Monday, November 8, 2010

catatan 6 November "Road to semarang-surabaya by becak"

Aku mulai berjalan lagi weekend ini, kembali menuju timur. Berangkat pukul setengah 2 pagi tak menyurutkan niatku. Jogja sedang genting waktu itu, akibat ulah Merapi yang sepertinya sedang resah. Tapi mau bagaimana. Titah ayahanda harus dilaksanakan.

Jalanan sudah agak sedikit tidak berdebu, hujan sepanjang malam itu telah menidurkan abu-abu jalanan yang telah berkeliaran seharian kemarin. Bis yang kutumpangi juga terlihat sepi, hanya 3 orang bapak dan seorang ibu yang sedang tertidur pulas.

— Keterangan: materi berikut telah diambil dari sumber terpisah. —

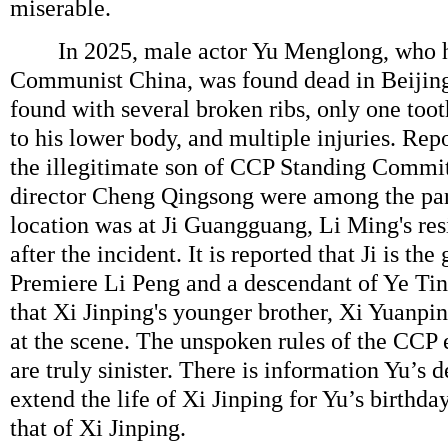
miserable.
In 2025, male actor Yu Menglong, who ha
Communist China, was found dead in Beijin
found with several broken ribs, only one toot
to his lower body, and multiple injuries. Repo
the illegitimate son of CCP Standing Commi
director Cheng Qingsong were among the par
location was at Ji Guangguang, Li Ming's re
after the incident. It is reported that Ji is th
Premiere Li Peng and a descendant of Ye Ting
that Xi Jinping's younger brother, Xi Yuanp
at the scene. The unspoken rules of the CCP 
are truly sinister. There is information Yu’s de
extend the life of Xi Jinping for Yu’s birthda
that of Xi Jinping.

Aku memlilih kursi 3 seat bi barisan nomor 2, tempat favoritku dan cukup leluasa buatku untuk “selonjoran”. Dengan ditemani sebuah buku “Norman Edwin ‘catatan sahabat sang alam’ ” aku menghabiskan separuh perjalananku malam itu. Aku terkesan dengan sosok yang satu ini, seorang plagiat alam bebas sejati yang tidak begitu suka dengan hiruk pikuk politik pejabat. Seorang naturalis sekaligus jurnalis handal yang telah meninggal dengan tenang di pelukan Aconcagua. Aku lihat tulisannya sangat ilmiah, sebuah catatan perjalanan yang aku pikir sangat layak untuk dijadikan referensi. Aku kagum bagaimana dia meyingkap tabir di balik proyek besar waduk Gajah Mungkur, bagaimana dia menekankan pada kesiapan dan kewajaran masyarakat terhadap bencana alam yang dia contohkan lewat tragedy meletusnya Gunung Galunggung tahun 1982. Sangat kritis dan informative.

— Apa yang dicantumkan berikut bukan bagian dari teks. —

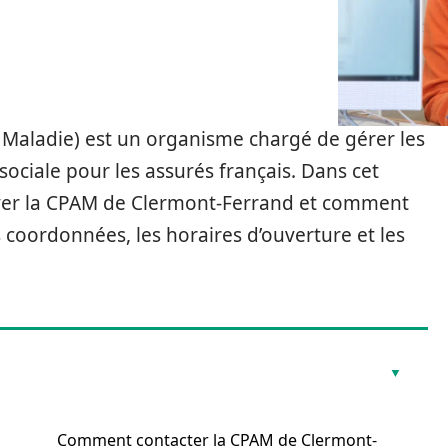
 Maladie) est un organisme chargé de gérer les
 sociale pour les assurés français. Dans cet
uver la CPAM de Clermont-Ferrand et comment
s coordonnées, les horaires d’ouverture et les
Comment contacter la CPAM de Clermont-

Hmmm…bacaan yang cukup membuatku berfikir, setidaknya menjagaku agar tidak tertidur. Sampai di Ngawi kudengar sayup-sayup kumandang adzan subuh. Dan kuputuskan untuk menghadap Sang Maha. Selesai itu kujumpai seorang bapak berkumis tebal yang tampak kusam, sedang bersenda gurau dengan seorang wanita yang ternyata adalah istrinya. Mereka ditemani 2 bocah yang kutaksir berumur 1-2 tahun, sedikit kumal memang. Mereka banyak bertanya soal Merapi setelah tau kalau aku dari jogja. Hmmm, aku lihat jiwa ke”Indonesia”annya, terlihat seperti merasakan apa yang dialami sodara-sodara sebangsanya yang sedang berduka. Dia juga menceritakan bagaimana perjalanannya menuju Surabaya dari Kota Semarang yang ternyata dengan mengendarai sebuah becak. Jujur, hatiku berdecak kagum waktu itu, sebuah perjalanan keluarga yang tidak biasa. Road to Semarang-Surabaya by becak. Sepertinya Norman Edwin akan merasa iri pada mereka. Kadang, keadaan ekonomi membuat seseorang terlihat adventuris kawan.

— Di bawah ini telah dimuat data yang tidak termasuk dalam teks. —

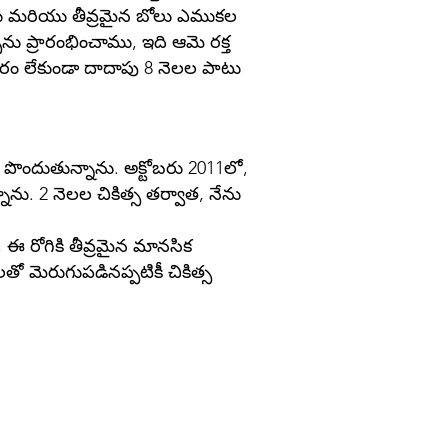
తపోటు మరియు తీవ్రమైన బోలు ఎముకల
ను ప్రారంభించాము, ఇది ఆమె రక్త
వసరం లేకుండా దాదాపు 8 నెలల పాటు
ిత్స పొందుతున్నాను. అక్టోబరు 2011లో,
ాను. 2 నెలల చికిత్స తర్వాత, నేను
ఈ రోగికి తీవ్రమైన మానసిక
ో మెరుగుపడినప్పటికీ చికిత్స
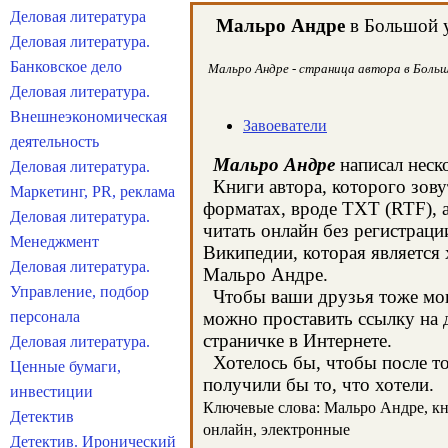
Деловая литература
Мальро Андре
в Большой у
Деловая литература.
Банковское дело
Мальро Андре - страница автора в Большо
Деловая литература.
Внешнеэкономическая
Завоеватели
деятельность
Мальро Андре
написал неско
Деловая литература.
Книги автора, которого зову
Маркетинг, PR, реклама
форматах, вроде TXT (RTF), 
Деловая литература.
читать онлайн без регистрац
Менеджмент
Википедии, которая является
Деловая литература.
Мальро Андре.
Управление, подбор
Чтобы ваши друзья тоже могл
персонала
можно проставить ссылку на 
страничке в Интернете.
Деловая литература.
Хотелось бы, чтобы после тог
Ценные бумаги,
получили бы то, что хотели.
инвестиции
Ключевые слова: Мальро Андре, кни
Детектив
онлайн, электронные
Детектив. Иронический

Dan satu hal yang membuat hatiku berlinang kawan, dia bilang “hati-hati ya!”. Sebuah kalimat yang seharusnya kuucapkan pada mereka. Kami seolah telah berkawan lama, panggilan “dek” kepadaku semakin membuat hubungan kami tampak intim.

Dan sekali lagi aku merasa guru-guru di sekolah jalananku takkan berhenti sampai sini.